Whether this all adds up to "German" or not, there's no question that it feels awfully different from the best and best-known Bergman films. He was a filmmaker with a deep investment in psychology and (over-)articulating his characters thoughts about their emotions, as much as or more than the emotions themselves; while he had made films with sometimes profound emotionally affecting moments within them (including Scenes from a Marriage itself), there was always a sense in which we're meant to think our way into feeling those things. None of that here: while the film has a strong intellectual component, thanks to its austere style and unfriendly narrative structure, it hammers its horrors home on a gut level.

Plus, I'm just not sure if Bergman had it in him to make this a full-on psychological study. By the time he made the film, he spoke German fluently, but it was still a second language, and much as happened in his two English-language films, 1971's The Touch and 1977's The Serpent's Egg, one doesn't entirely get the feeling that he knew how to guide the actors to their emotional marks (it probably doesn't help matters that the all-German cast includes not a single actor he'd worked with in a movie before, an extraordinarily rare occurrence in his career). Atzorn, especially feels a bit bland an unfocused, which perhaps is a strategy for getting us to see how detached from himself and the world Peter has gotten; it wouldn't be the first time a director deliberately guided an actor to give a somewhat limp, empty performance for the sake of portraying his character as a soulless sociopath. Though it would be the first time for Bergman to do so. Buchegger is certainly better, or at least more conventionally good, than her co-star, though there's not very much nuance in her role: she quickly lands on a strategy of smiling without amusement to express her disgust and anger with Peter and the world, and while the film's stormy descent into wretchedness means that there are very few scenes where this is a bad approach, it ends up feeling very samey.

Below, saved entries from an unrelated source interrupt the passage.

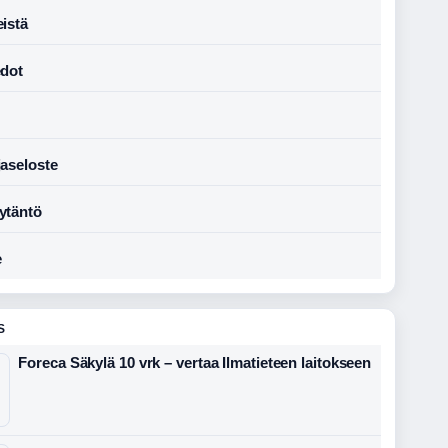
istä
edot
jaseloste
ytäntö
e
S
Foreca Säkylä 10 vrk – vertaa Ilmatieteen laitokseen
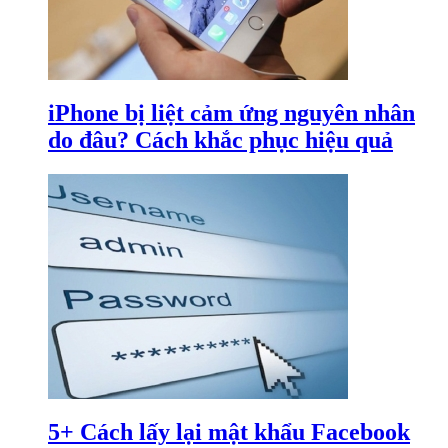
iPhone bị liệt cảm ứng nguyên nhân
do đâu? Cách khắc phục hiệu quả
5+ Cách lấy lại mật khẩu Facebook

So no, From the Life of the Marionettes is not a fun watch, and in a lot of ways, it's not a particularly insightful watch, not in the ways one wants from Bergman. Yet something about it gripped me early and refused to let go. Perhaps it's that it's genuinely challenging to watch - not because it is unpleasant, but because it is so deliberately opaque about how we're to find our way into the story. This is unusual for the director, who typically liked to make his movies straightforward and digestible despite their heavy content. And perhaps it's because Nykvist's images are so compellingly ugly: the harsh whiteness of the cinematography makes the film feel like it's leaving us with nowhere to hide, no soothing aesthetic filter between us and the script; it is one of the most striking and unusual-looking films he shot for Bergman.

Perhaps it's just because even uncomfortable emotions can be powerful ones, and the film's savage intensity makes it hard to turn away. It's a provocation, alright, but a successful one; Bergman set out to make me feel as horrible as he did, and across the span of decades, he managed to do just that. Not something you want to experience everyday, and I have a hard time imagining anybody who would want to reach for this first when they were in the mood for some thorny art cinema, but having had the experience of confronting it face-to-face, I won't soon shake it.